After the lost season of 2012, the Red Sox did see some good things out of Bard in Spring Training. He was sent to Double-A so he could refine his mechanics and regain the consistency of his delivery. In eight games with the Sea Dogs, Bard was 0-1 with a 4.00 ERA, allowed eights, four walks and notched four strikeouts.

Did it work?

"I think so," Bard said. "My delivery feels simple right now. It feels easy to repeat. Kip was a great guy to work with. He kind of pounds things into your head, almost to where it gets annoying, but it's good. I think everyone agrees that's played for him -- it sticks. He genuinely cares. I couldn't ask for a better guy to work with."

For the latter part of 2009 and the following two seasons, Bard owned the eighth inning for the Red Sox.

The club currently has depth in that area now with Junichi Tazawa, Koji Uehara and Andrew Bailey, so Bard will be more of a middle man for now.

"Probably in early relief situations," said Farrell. "We feel like with Taz, Koji and Andrew, that's the back end of our bullpen right now. Right now, I think it's a matter of him getting back, acclimated to this level and building some confidence along the way."

Hanrahan set for Minors rehabilitation assignment

BAL@BOS: Hanrahan shuts the door in the ninth

BOSTON -- Closer Joel Hanrahan appeared to pass his final test on Wednesday when he threw another bullpen session to test his right hamstring.

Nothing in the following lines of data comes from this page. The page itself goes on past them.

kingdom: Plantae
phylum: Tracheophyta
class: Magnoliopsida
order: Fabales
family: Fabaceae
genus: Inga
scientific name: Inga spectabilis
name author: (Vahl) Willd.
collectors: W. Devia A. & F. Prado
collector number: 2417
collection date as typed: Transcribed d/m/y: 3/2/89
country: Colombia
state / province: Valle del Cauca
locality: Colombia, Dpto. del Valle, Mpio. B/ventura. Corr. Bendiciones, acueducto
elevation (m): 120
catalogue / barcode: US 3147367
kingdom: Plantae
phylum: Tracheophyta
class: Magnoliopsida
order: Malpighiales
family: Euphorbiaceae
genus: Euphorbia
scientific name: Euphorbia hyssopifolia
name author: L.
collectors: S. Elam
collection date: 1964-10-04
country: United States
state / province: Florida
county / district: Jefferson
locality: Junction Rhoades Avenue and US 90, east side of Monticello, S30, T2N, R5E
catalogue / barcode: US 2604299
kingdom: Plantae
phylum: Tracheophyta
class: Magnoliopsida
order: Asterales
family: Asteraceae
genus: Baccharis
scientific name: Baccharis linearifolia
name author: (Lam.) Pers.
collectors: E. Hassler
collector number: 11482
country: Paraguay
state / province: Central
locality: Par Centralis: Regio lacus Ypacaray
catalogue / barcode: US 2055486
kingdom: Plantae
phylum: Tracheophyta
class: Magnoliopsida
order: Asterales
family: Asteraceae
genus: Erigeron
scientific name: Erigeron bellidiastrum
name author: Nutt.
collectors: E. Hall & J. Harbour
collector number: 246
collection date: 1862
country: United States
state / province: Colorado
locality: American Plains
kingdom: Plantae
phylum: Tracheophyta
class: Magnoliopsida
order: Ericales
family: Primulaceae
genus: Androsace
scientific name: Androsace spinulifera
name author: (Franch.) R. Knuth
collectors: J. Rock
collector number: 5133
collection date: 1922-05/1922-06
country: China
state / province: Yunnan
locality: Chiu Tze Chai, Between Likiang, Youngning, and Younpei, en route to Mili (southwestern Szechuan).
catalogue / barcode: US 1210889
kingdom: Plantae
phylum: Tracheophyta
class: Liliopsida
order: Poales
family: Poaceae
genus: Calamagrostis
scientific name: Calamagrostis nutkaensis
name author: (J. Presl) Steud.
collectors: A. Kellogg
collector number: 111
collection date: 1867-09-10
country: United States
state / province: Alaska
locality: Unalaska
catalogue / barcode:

The next time the reliever will pitch in a game should be Friday, when he begins a Minor League rehab assignment.

If Hanrahan pitches for Triple-A Pawtucket on Friday, the venue would be Buffalo. The PawSox return for a long homestand after that. The righty would probably only need two to three rehab appearances before coming back to the Red Sox.

Lefty reliever Craig Breslow, who struggled in poor weather conditions for Double-A Portland on Tuesday, will pitch for Pawtucket on Saturday.

There is no timetable for lefty Franklin Morales to pitch in a game. His Minor League rehab has been interrupted by a strained pectoral muscle. Because he already made a start for Class A Greenville, the Red Sox can stop the 30-day clock on his rehab and then restart it if need be.

Worth noting

• There was an umpire switch in mid-game on Wednesday. Home-plate umpire (and crew chief) Jerry Layne exited the game in the top of the fourth inning, most likely due to getting hit on his left hand by a foul ball off the bat of Derek Norris in the third inning. Second-base umpire Mike Estabrook moved behind the plate for the top of the fourth and a three-man crew was used for the rest of the game.